Closing thought (Luca Carlone): "The most surprising thing about SLAM is not that it works — it is that it stays fast. The SLAM problem grows without bound as the robot explores, yet each solver iteration touches only O(n) nonzero entries. Local measurements create local connections, and local connections stay sparse. The robot's memory of the world scales with the world — but the cost of updating that memory doesn't have to."
You are building a SLAM system for a drone. You must choose between: (A) EKF-SLAM with 200 landmarks, (B) full smoother (iSAM2) over 1000 poses + 200 landmarks. You need loop-closure support for a 10-minute flight. Which should you choose and why?
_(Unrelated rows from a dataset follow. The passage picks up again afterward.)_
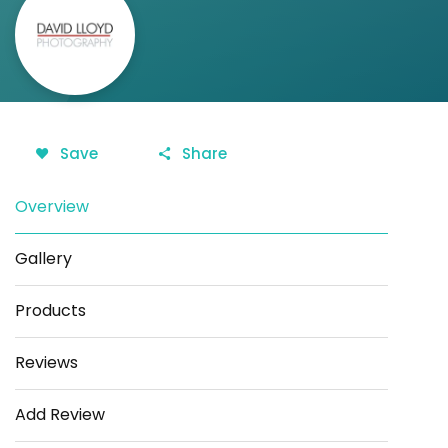
Save
Share
Overview
Gallery
Products
Reviews
Add Review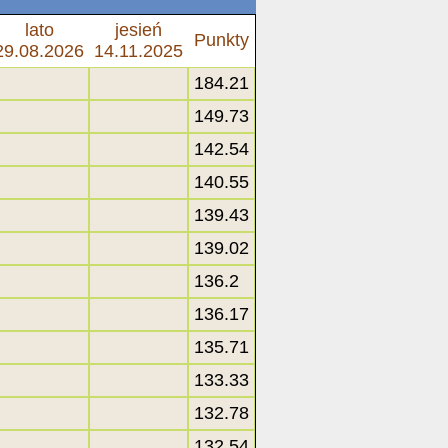
lato
jesień
Punkty
29.08.2026
14.11.2025
184.21
149.73
142.54
140.55
139.43
139.02
136.2
136.17
135.71
133.33
132.78
132.54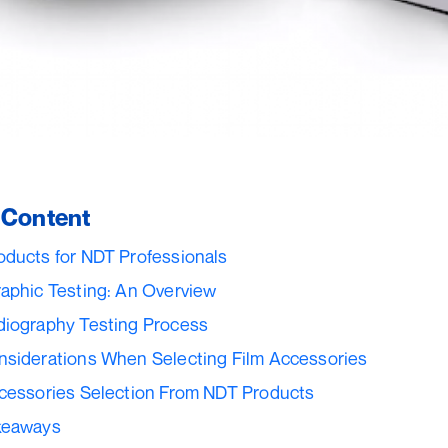
f Content
ducts for NDT Professionals
aphic Testing: An Overview
diography Testing Process
siderations When Selecting Film Accessories
cessories Selection From NDT Products
keaways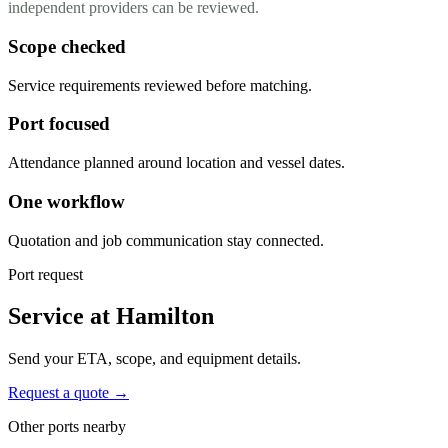
independent providers can be reviewed.
Scope checked
Service requirements reviewed before matching.
Port focused
Attendance planned around location and vessel dates.
One workflow
Quotation and job communication stay connected.
Port request
Service at Hamilton
Send your ETA, scope, and equipment details.
Request a quote →
Other ports nearby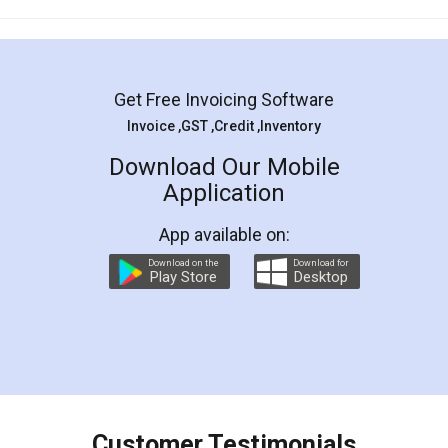
Mohit Koul
Facebook
5
Rental Agreement
LegalDocs is an excellent and professional
online service which helps you step by step in
most of the day to day legal document
preparation and registration. They helped me in
preparing my Rental Agreement as a Tenant at
the comfort of my home and even did a second
visit to my Landlord who lives in different city, thus
eliminating the inconvenience of visiting me just
for the signature and verification. They have
smooth payment procedure (I paid whole
charges online) which again makes the whole
process transparent. You'll also get breakup of
final amt to be paid as well as discount coupons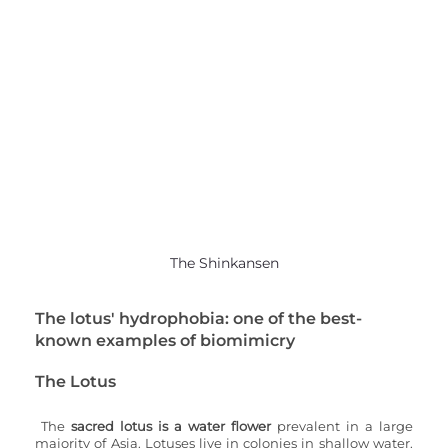
The Shinkansen
The lotus' hydrophobia: one of the best-
known examples of biomimicry 
The Lotus 
The 
sacred lotus is a water flower
 prevalent in a large 
majority of Asia. Lotuses live in colonies in shallow water. 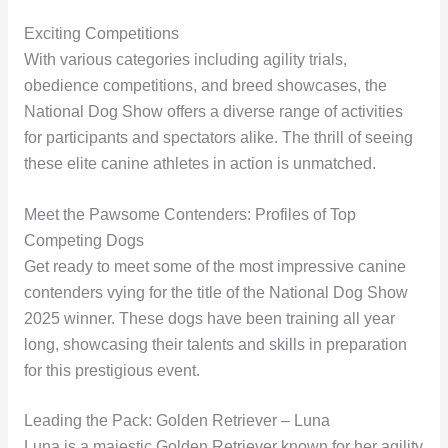
Exciting Competitions
With various categories including agility trials,
obedience competitions, and breed showcases, the
National Dog Show offers a diverse range of activities
for participants and spectators alike. The thrill of seeing
these elite canine athletes in action is unmatched.
Meet the Pawsome Contenders: Profiles of Top
Competing Dogs
Get ready to meet some of the most impressive canine
contenders vying for the title of the National Dog Show
2025 winner. These dogs have been training all year
long, showcasing their talents and skills in preparation
for this prestigious event.
Leading the Pack: Golden Retriever – Luna
Luna is a majestic Golden Retriever known for her agility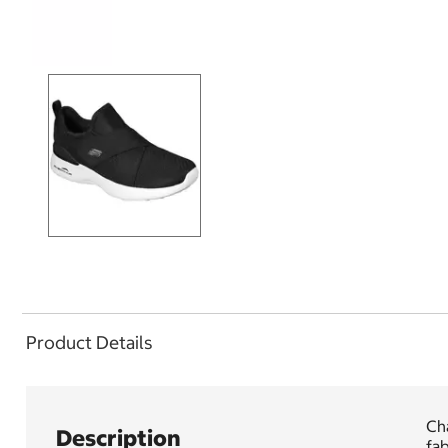
Product Details
Ch
Description
fab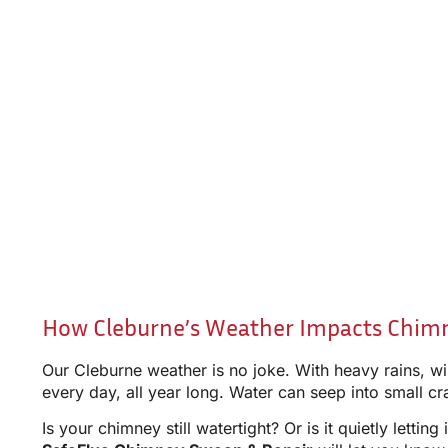
How Cleburne’s Weather Impacts Chim
Our Cleburne weather is no joke. With heavy rains, w
every day, all year long. Water can seep into small c
Is your chimney still watertight? Or is it quietly lett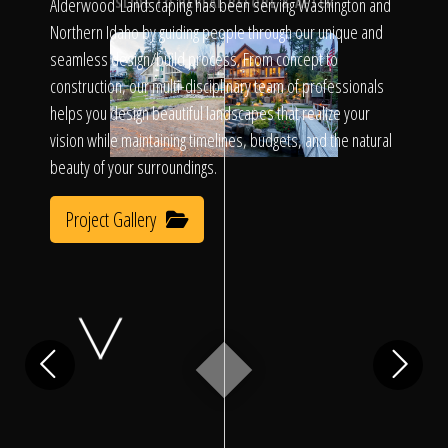
Click To
Alderwood Landscaping has been serving Washington and
SLIDE TO REVEAL BEFORE & AFTER
Northern Idaho by guiding people through our unique and
seamless design/build process. From concept to
Call Us
construction, our multi-disciplinary team of professionals
helps you design beautiful landscapes that realize your
vision while maintaining timelines, budgets, and the natural
beauty of your surroundings.
Project Gallery
Home
Our Work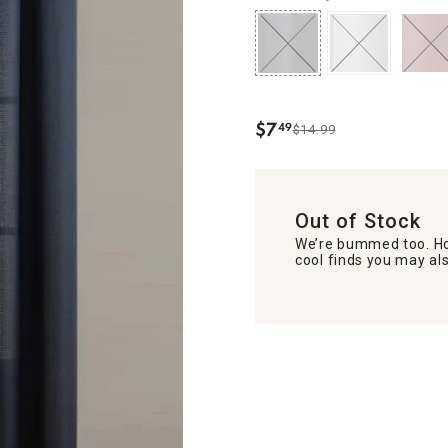
$
7
49
$14.99
.
Out of Stock
We’re bummed too. Ho
cool finds you may als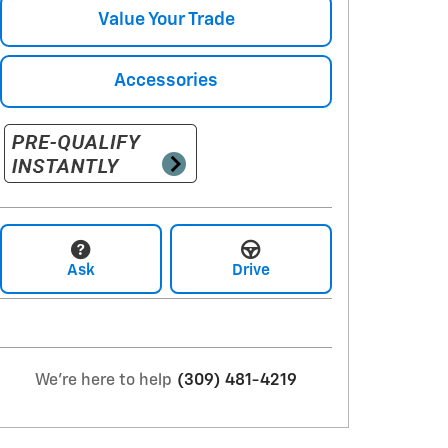
Value Your Trade
Accessories
Ask
Drive
We're here to help
(309) 481-4219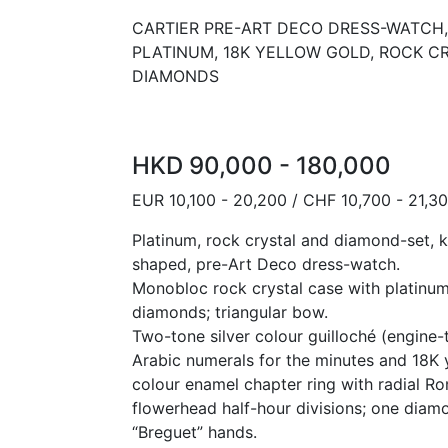
CARTIER PRE-ART DECO DRESS-WATCH, 
PLATINUM, 18K YELLOW GOLD, ROCK C
DIAMONDS
HKD 90,000 - 180,000
EUR 10,100 - 20,200 / CHF 10,700 - 21,3
Platinum, rock crystal and diamond-set, 
shaped, pre-Art Deco dress-watch.
Monobloc rock crystal case with platinum
diamonds; triangular bow.
Two-tone silver colour guilloché (engine-t
Arabic numerals for the minutes and 18K 
colour enamel chapter ring with radial R
flowerhead half-hour divisions; one diam
“Breguet” hands.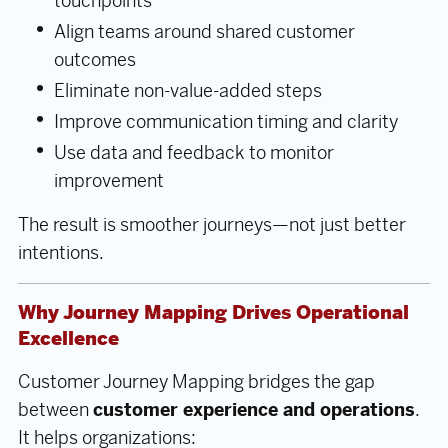
touchpoints
Align teams around shared customer
outcomes
Eliminate non-value-added steps
Improve communication timing and clarity
Use data and feedback to monitor
improvement
The result is smoother journeys—not just better
intentions.
Why Journey Mapping Drives Operational
Excellence
Customer Journey Mapping bridges the gap
between
customer experience and operations
.
It helps organizations: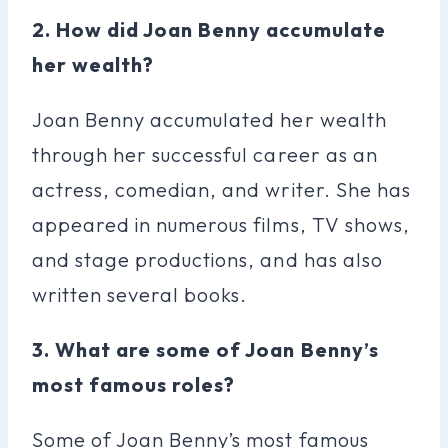
2. How did Joan Benny accumulate
her wealth?
Joan Benny accumulated her wealth
through her successful career as an
actress, comedian, and writer. She has
appeared in numerous films, TV shows,
and stage productions, and has also
written several books.
3. What are some of Joan Benny’s
most famous roles?
Some of Joan Benny’s most famous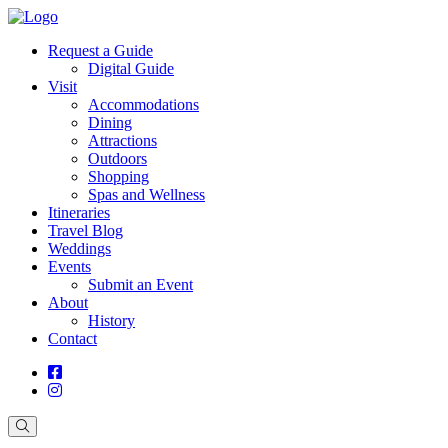
Request a Guide
Digital Guide
Visit
Accommodations
Dining
Attractions
Outdoors
Shopping
Spas and Wellness
Itineraries
Travel Blog
Weddings
Events
Submit an Event
About
History
Contact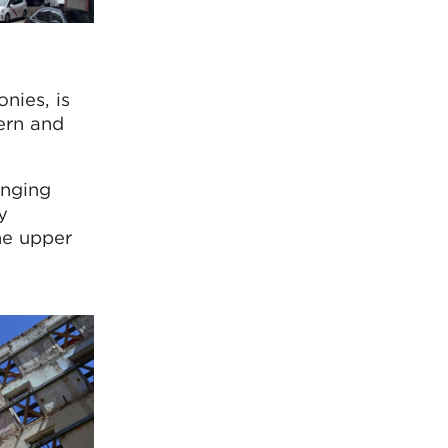
nies, is
ern and
anging
y
he upper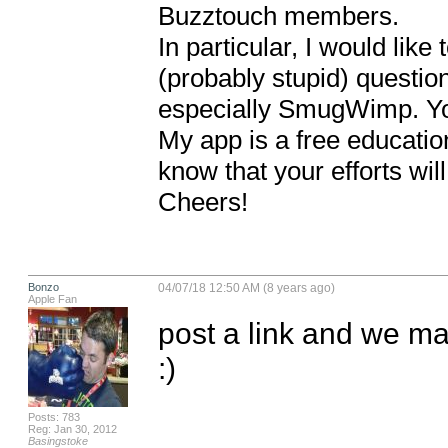
Buzztouch members.

In particular, I would like
(probably stupid) questio
especially SmugWimp. You
My app is a free education
know that your efforts wi
Cheers!
Bonzo
04/07/18 12:50 AM (8 years ago)
Apple Fan
post a link and we m
:)
Posts: 783
Reg: Jan 30, 2012
Basingstoke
Chapter 2: Factor Graphs — A Language for SLAM Structure

A factor graph is a bipartite graph with two kinds of nodes. Variable nodes represent the unknowns we want to estimate: robot poses (circles) and landmark positions (squares). Factor nodes (small diamonds) represent measurements — each factor encodes a log-likelihood term that couples a small set of variables. An edge connects a factor to every variable it involves.

Factor graphs were introduced by Kschischang, Frey & Loeliger (2001) for belief propagation in coding theory, but Frank Dellaert's group at Georgia Tech showed in the early 2000s that the entire SLAM problem maps naturally onto them. The key papers: Dellaert & Kaess, "Square Root SAM" (IJRR 2006) and Kaess et al., "iSAM" (TRO 2008). Today's standard library is GTSAM (Georgia Tech Smoothing and Mapping).

The four types of SLAM factors

Prior factor: pins one pose to a known value (e.g., T1 = I). Essential to remove the gauge freedom of the problem — without it, rigidly transforming the whole trajectory is a zero-cost deformation, giving infinite solutions. In GTSAM: PriorFactor<Pose3>.

Odometry factor: between consecutive poses Tt and Tt+1. The "spring" connecting the robot's timeline. In GTSAM: BetweenFactor<Pose3>. These form the backbone — a chain of factors along the trajectory.

Measurement/projection factor: between a pose Tt and a landmark lk. One factor per observation. In a 30-frame window observing 100 landmarks each seen 3 times, this generates 300 such factors. In GTSAM: GenericProjectionFactor (monocular), SmartProjectionFactor (multi-view).

Loop-closure factor: between two non-consecutive poses Ti and Tj, provided by the place-recognition pipeline (L12). Mathematically identical to an odometry factor in form; what differs is the distance in the timeline and the fact that this factor closes the loop — it ties a current pose back to an old one, creating a cycle in the graph that the optimizer uses to cancel drift. In GTSAM: BetweenFactor<Pose3> with the loop-closure measurement.

Misconception: "Loop closure just fixes the loop-closure pose." Wrong. When a loop-closure factor arrives, the optimizer re-solves the entire graph. Every pose and landmark shifts to minimize the total cost. The correction propagates via shared factors: Tj is pulled toward Ti, but Tj−1 is coupled to Tj via odometry, which in turn is coupled to Tj−2, and so on — all the way around the loop. Loop closure redistributes drift globally, not locally.
Factor Graph Builder

Toggle factors to grow the graph. Circles = poses, squares = landmarks, diamonds = factors.

A SLAM problem has n=5 poses and K=3 landmarks. Each pose observes exactly 2 landmarks. There is 1 loop closure and 1 prior. How many factor nodes does the factor graph have?